Explanation: Updating key 2 then getting it returns the updated value 2. After put(1) and put(4) the cache is full and key 2 was least recently used, so it is evicted: get(2) -> -1.

Input: (0, [["put", 1, 1], ["get", 1], ["put", 2, 2], ["get", 2]])

Expected Output: [None, -1, None, -1]

Explanation: Capacity 0 edge case: the cache never stores anything, so every put is a no-op and every get returns -1.

Input: (1, [["put", 1, 1], ["get", 1], ["put", 2, 2], ["get", 1], ["get", 2]])

Expected Output: [None, 1, None, -1, 2]

Explanation: Capacity 1: put(2) evicts key 1, so get(1) -> -1 and get(2) -> 2.

Input: (2, [["get", 5]])

Expected Output: [-1]

Explanation: get on an empty cache returns the sentinel -1.

Input: (3, [["put", 1, 10], ["put", 2, 20], ["put", 3, 30], ["get", 1], ["put", 4, 40], ["get", 2], ["get", 3], ["get", 4], ["get", 1]])

Expected Output: [None, None, None, 10, None, -1, 30, 40, 10]

Explanation: Capacity 3 fills with keys 1,2,3. get(1) promotes key 1. put(4) evicts the LRU key 2 -> get(2) -1; keys 3,4,1 survive.

Input: (2, [["put", 1, 1], ["put", 1, 5], ["get", 1], ["put", 2, 2], ["put", 3, 3], ["get", 1]])

Expected Output: [None, None, 5, None, None, -1]

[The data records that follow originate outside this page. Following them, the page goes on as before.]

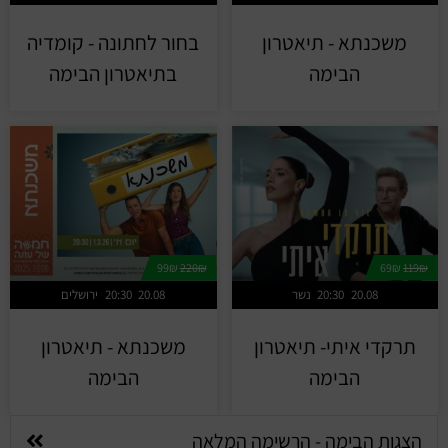
משכנתא - תיאטרון
בחור לחתונה - קומדיה
הבימה
בתיאטרון הבימה
99₪
220₪
69₪
119₪
20.08
20:30
נשר
20.08
20:30
ירושלים
תרקדי איתי- תיאטרון
משכנתא - תיאטרון
הבימה
הבימה
הצגות הבימה - הרשימה המלאה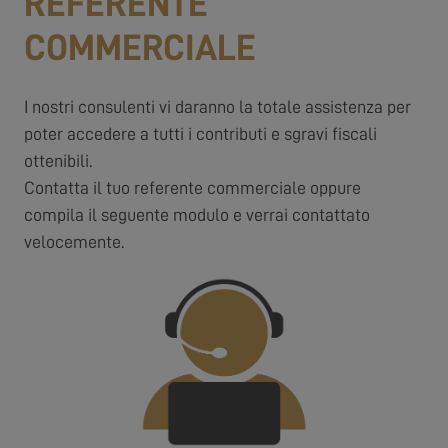
REFERENTE
COMMERCIALE
I nostri consulenti vi daranno la totale assistenza per
poter accedere a tutti i contributi e sgravi fiscali
ottenibili.
Contatta il tuo referente commerciale oppure
compila il seguente modulo e verrai contattato
velocemente.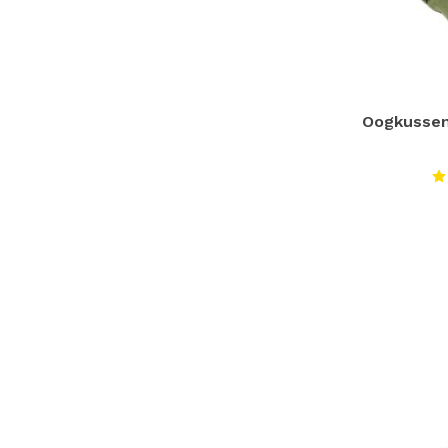
Oogkussen 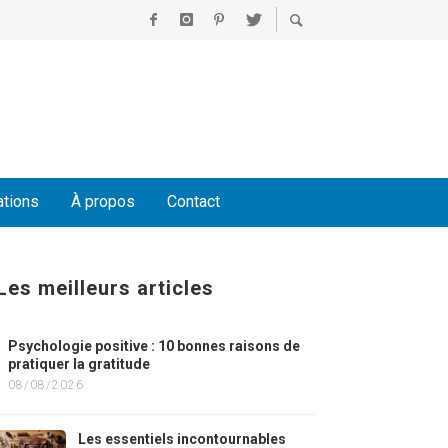
ations
À propos
Contact
Les meilleurs articles
Psychologie positive : 10 bonnes raisons de
pratiquer la gratitude
08/08/2026
Les essentiels incontournables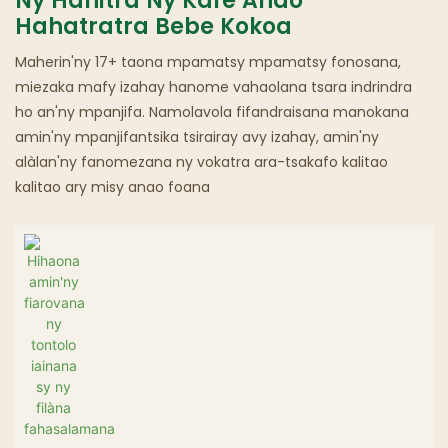
Ny Hanitra Ny Kafe Anao
Hahatratra Bebe Kokoa
Trano Fisakafoanana Matoatoa
Maherin'ny 17+ taona mpamatsy mpamatsy fonosana,
miezaka mafy izahay hanome vahaolana tsara indrindra
ho an'ny mpanjifa. Namolavola fifandraisana manokana
amin'ny mpanjifantsika tsirairay avy izahay, amin'ny
alàlan'ny fanomezana ny vokatra ara-tsakafo kalitao
kalitao ary misy anao foana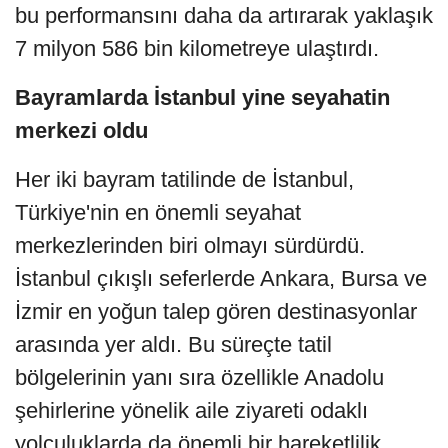
bu performansını daha da artırarak yaklaşık
7 milyon 586 bin kilometreye ulaştırdı.
Bayramlarda İstanbul yine seyahatin
merkezi oldu
Her iki bayram tatilinde de İstanbul,
Türkiye'nin en önemli seyahat
merkezlerinden biri olmayı sürdürdü.
İstanbul çıkışlı seferlerde Ankara, Bursa ve
İzmir en yoğun talep gören destinasyonlar
arasında yer aldı. Bu süreçte tatil
bölgelerinin yanı sıra özellikle Anadolu
şehirlerine yönelik aile ziyareti odaklı
yolculuklarda da önemli bir hareketlilik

Explanation: Re-putting key 1 updates and promotes it (get returns 5). After put(2) and put(3) the cache exceeds capacity; key 1 was least recently used relative to 2, so put(3) evicts key 1: get(1) -> -1.

Hints

Combine a hash map (for O(1) key lookup) with a doubly linked list (for O(1) reordering and eviction). The map points each key to its list node.
On get, if the key exists, move its node to the most-recently-used end and return its value; otherwise return -1.
On put, update-and-promote if the key exists; otherwise insert at the MRU end and, if size now exceeds capacity, evict the node at the LRU end.
Python's collections.OrderedDict gives you both behaviors for free: move_to_end(key) promotes, and popitem(last=False) evicts the least recently used entry.
Guard the capacity == 0 case so put never inserts and the cache stays empty.

Quick Overview

This question evaluates knowledge of data structures, algorithmic design, API design, and memory/resource management required to implement an efficient eviction-based cache (LRU) that supports constant-time operations.